**Exercise brief**
A faithful copy of the data, pictures omitted, is the required answer.

__________

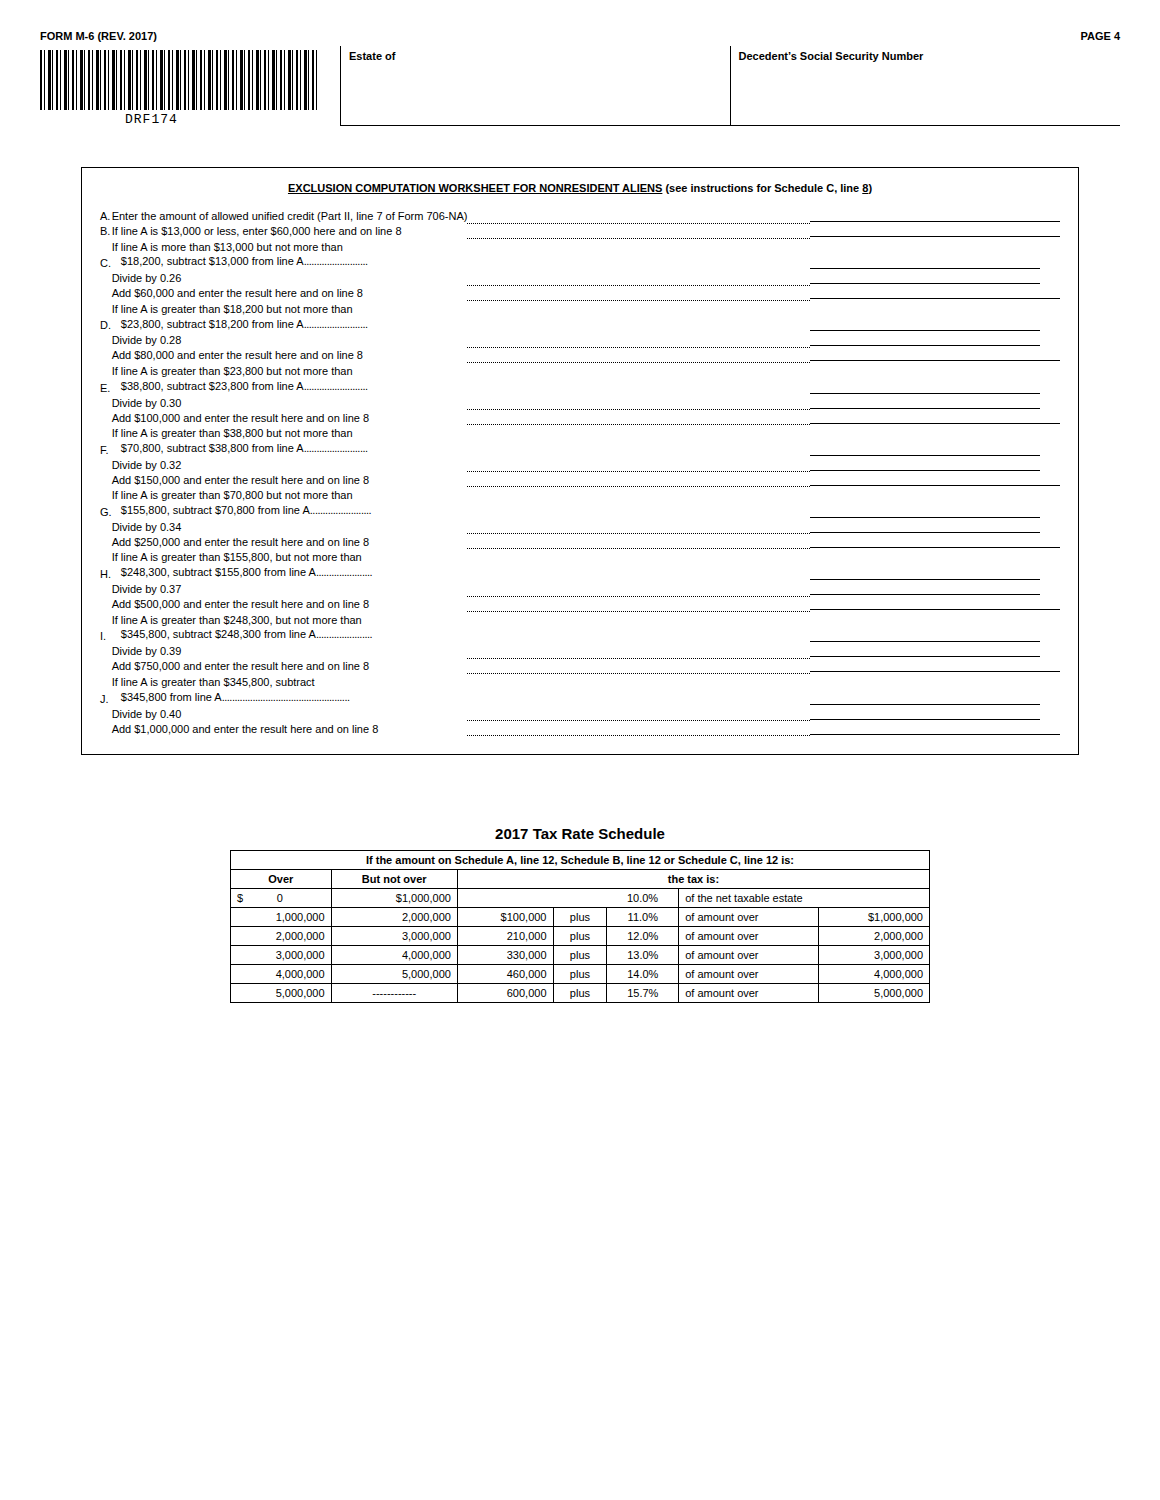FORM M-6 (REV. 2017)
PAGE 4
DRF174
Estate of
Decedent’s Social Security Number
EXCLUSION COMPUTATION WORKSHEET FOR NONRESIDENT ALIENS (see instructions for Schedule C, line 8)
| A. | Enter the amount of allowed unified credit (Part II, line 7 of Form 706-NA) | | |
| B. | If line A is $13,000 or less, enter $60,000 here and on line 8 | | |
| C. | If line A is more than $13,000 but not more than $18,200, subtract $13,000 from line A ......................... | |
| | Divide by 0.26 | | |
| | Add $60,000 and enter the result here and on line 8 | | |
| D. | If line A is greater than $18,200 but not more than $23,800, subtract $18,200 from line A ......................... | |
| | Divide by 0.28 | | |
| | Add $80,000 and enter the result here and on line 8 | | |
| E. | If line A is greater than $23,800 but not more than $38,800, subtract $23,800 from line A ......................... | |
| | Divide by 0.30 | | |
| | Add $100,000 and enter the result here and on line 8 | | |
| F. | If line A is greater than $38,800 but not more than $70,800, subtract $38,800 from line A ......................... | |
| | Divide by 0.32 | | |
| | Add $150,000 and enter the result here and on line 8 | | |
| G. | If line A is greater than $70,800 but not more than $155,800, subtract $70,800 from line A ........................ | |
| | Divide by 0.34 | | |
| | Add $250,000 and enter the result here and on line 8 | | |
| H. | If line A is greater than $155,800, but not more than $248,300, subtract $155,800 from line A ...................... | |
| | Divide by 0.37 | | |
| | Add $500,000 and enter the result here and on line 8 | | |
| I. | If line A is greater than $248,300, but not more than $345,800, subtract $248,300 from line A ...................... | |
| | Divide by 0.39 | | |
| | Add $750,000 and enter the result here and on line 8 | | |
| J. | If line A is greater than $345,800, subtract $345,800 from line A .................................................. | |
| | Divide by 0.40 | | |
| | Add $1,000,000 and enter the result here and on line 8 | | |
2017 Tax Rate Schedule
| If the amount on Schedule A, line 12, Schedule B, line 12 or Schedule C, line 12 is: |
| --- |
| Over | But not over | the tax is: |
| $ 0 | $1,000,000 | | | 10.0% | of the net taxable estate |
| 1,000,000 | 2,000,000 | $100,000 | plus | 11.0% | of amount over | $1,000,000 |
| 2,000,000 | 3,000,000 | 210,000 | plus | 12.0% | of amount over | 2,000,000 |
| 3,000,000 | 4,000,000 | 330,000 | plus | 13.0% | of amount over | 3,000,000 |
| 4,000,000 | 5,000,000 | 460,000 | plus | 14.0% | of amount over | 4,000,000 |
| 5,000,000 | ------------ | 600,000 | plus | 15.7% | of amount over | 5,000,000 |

__________

**Result below**
FORM M-6 (REV. 2017)
PAGE 4
DRF174
Estate of
Decedent’s Social Security Number
EXCLUSION COMPUTATION WORKSHEET FOR NONRESIDENT ALIENS (see instructions for Schedule C, line 8)
| A. | Enter the amount of allowed unified credit (Part II, line 7 of Form 706-NA) | | |
| B. | If line A is $13,000 or less, enter $60,000 here and on line 8 | | |
| C. | If line A is more than $13,000 but not more than $18,200, subtract $13,000 from line A ......................... | |
| | Divide by 0.26 | | |
| | Add $60,000 and enter the result here and on line 8 | | |
| D. | If line A is greater than $18,200 but not more than $23,800, subtract $18,200 from line A ......................... | |
| | Divide by 0.28 | | |
| | Add $80,000 and enter the result here and on line 8 | | |
| E. | If line A is greater than $23,800 but not more than $38,800, subtract $23,800 from line A ......................... | |
| | Divide by 0.30 | | |
| | Add $100,000 and enter the result here and on line 8 | | |
| F. | If line A is greater than $38,800 but not more than $70,800, subtract $38,800 from line A ......................... | |
| | Divide by 0.32 | | |
| | Add $150,000 and enter the result here and on line 8 | | |
| G. | If line A is greater than $70,800 but not more than $155,800, subtract $70,800 from line A ........................ | |
| | Divide by 0.34 | | |
| | Add $250,000 and enter the result here and on line 8 | | |
| H. | If line A is greater than $155,800, but not more than $248,300, subtract $155,800 from line A ...................... | |
| | Divide by 0.37 | | |
| | Add $500,000 and enter the result here and on line 8 | | |
| I. | If line A is greater than $248,300, but not more than $345,800, subtract $248,300 from line A ...................... | |
| | Divide by 0.39 | | |
| | Add $750,000 and enter the result here and on line 8 | | |
| J. | If line A is greater than $345,800, subtract $345,800 from line A .................................................. | |
| | Divide by 0.40 | | |
| | Add $1,000,000 and enter the result here and on line 8 | | |
2017 Tax Rate Schedule
| If the amount on Schedule A, line 12, Schedule B, line 12 or Schedule C, line 12 is: |
| --- |
| Over | But not over | the tax is: |
| $ 0 | $1,000,000 | | | 10.0% | of the net taxable estate |
| 1,000,000 | 2,000,000 | $100,000 | plus | 11.0% | of amount over | $1,000,000 |
| 2,000,000 | 3,000,000 | 210,000 | plus | 12.0% | of amount over | 2,000,000 |
| 3,000,000 | 4,000,000 | 330,000 | plus | 13.0% | of amount over | 3,000,000 |
| 4,000,000 | 5,000,000 | 460,000 | plus | 14.0% | of amount over | 4,000,000 |
| 5,000,000 | ------------ | 600,000 | plus | 15.7% | of amount over | 5,000,000 |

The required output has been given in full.